Когда закончилось знакомство, капитан придвинул стул к столу у окна и майор Пекарж начал докладывать ему о делах отдела.
Людям очень тяжело, — сказал он. Картина жизни на аэродромах, нарисованная Пекаржем, оказалась неутешительной: жилые дома только строятся, квартиры для холостяков неблагоустроенны, нет теплой воды, иногда нет даже холодной. Техника устарела, часто происходят задержки с вылетом и даже аварии с человеческими жертвами. Люди работают как лошади, самолеты, которые давно бы надо сдать в лом, чинят днем и ночью. Ходят грязные, невыспавшиеся и, конечно, в таких условиях за соблюдением порядка не следят. Даже пища далеко не лучшая. В субботу женатые уходят к семьям, а холостые в свою очередь совершают бросок куда-нибудь в город.
— Каждый понедельник просто боюсь идти на работу, — продолжал Пекарж, — так как знаю, что от меня потребуют доклад о принятых мерах. Генерал всегда считал, что все это — результат плохой политической работы. Мы решили, что дальше так продолжаться не может. Коммунисты взяли на себя задачу добиться улучшения жизненных условий. Однако то, что делается сейчас, не имеет ничего общего с партийной работой. Если увидишь на аэродроме парня, который откуда-то тянет водопроводную трубу или исправляет электропроводку, так это определенно председатель партийной организации либо, по крайней мере, член комитета.
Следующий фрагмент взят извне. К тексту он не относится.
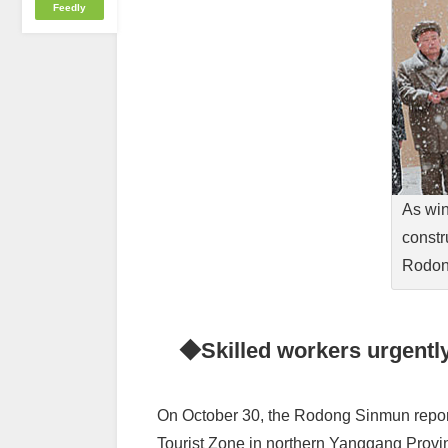
Feedly
As win
constr
Rodon
◆Skilled workers urgently
On October 30, the Rodong Sinmun report
Tourist Zone in northern Yanggang Provinc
А политруки? Тех скорее всего найдешь на кухне, где они помогают готовить пищу, чтобы ее можно было есть. Занятия и собрания обычно кончаются тем, что объявляется, кто будет стеклить окна в квартирах или ремонтировать паровой котел, чтобы было тепло.
«Он какой-то плаксивый», — подумал капитан и дал себе слово, что из всего того, что рассказал ему майор, он не станет делать никаких выводов, пока не убедится во всем сам.
— Политруков также мало, — продолжал майор, — они не в состоянии везде успеть. Мы старались провести набор, но безрезультатно. Каждый говорит: «Почему я должен стать политработником, когда могу командовать? Не желаю, чтобы меня кто-то критиковал, когда ему это взбредет в голову».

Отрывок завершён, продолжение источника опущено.